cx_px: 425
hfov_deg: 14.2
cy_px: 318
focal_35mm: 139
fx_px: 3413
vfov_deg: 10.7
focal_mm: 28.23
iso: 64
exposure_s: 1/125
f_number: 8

....................

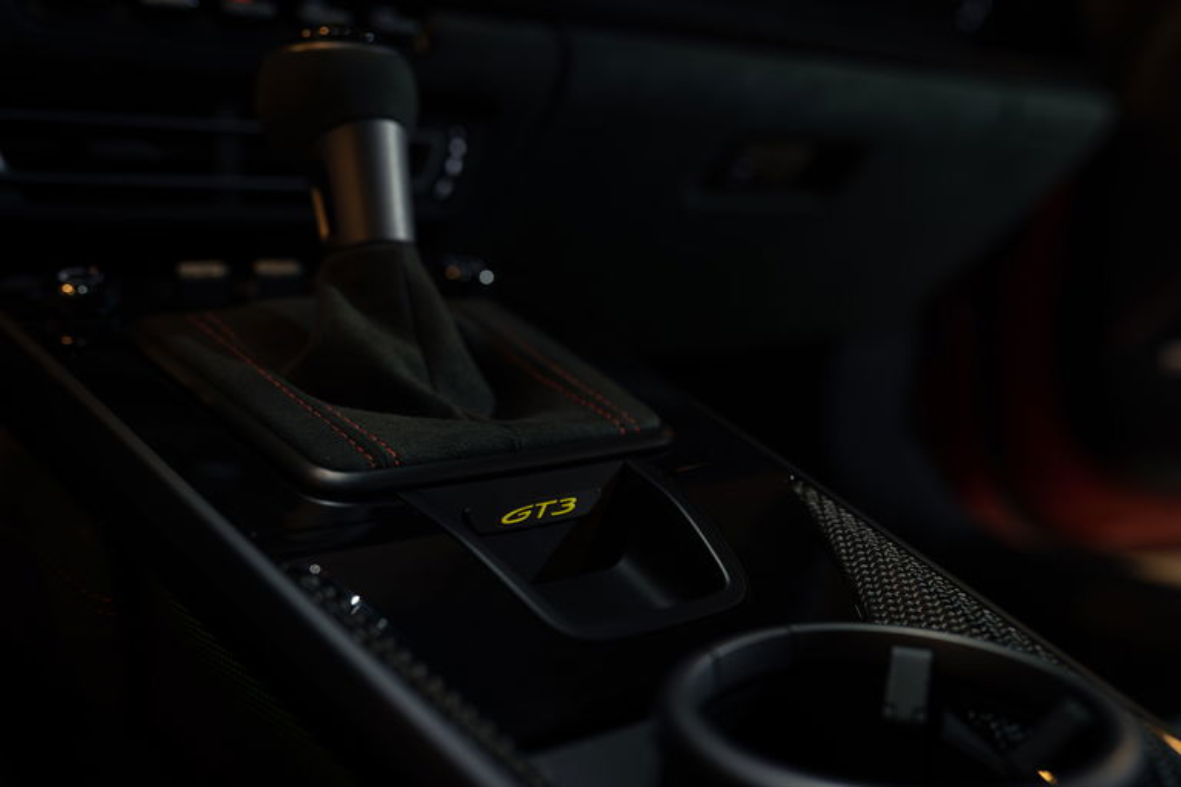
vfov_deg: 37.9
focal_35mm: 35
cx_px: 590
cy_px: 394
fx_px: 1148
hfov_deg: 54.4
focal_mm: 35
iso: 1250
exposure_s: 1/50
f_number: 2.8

....................

Beginning at the line with "vfov_deg: 37.9" and stopping after the line with "f_number: 2.8", please write out every line of the data above exactly and nothing else.

### EXERCISE ANSWER
vfov_deg: 37.9
focal_35mm: 35
cx_px: 590
cy_px: 394
fx_px: 1148
hfov_deg: 54.4
focal_mm: 35
iso: 1250
exposure_s: 1/50
f_number: 2.8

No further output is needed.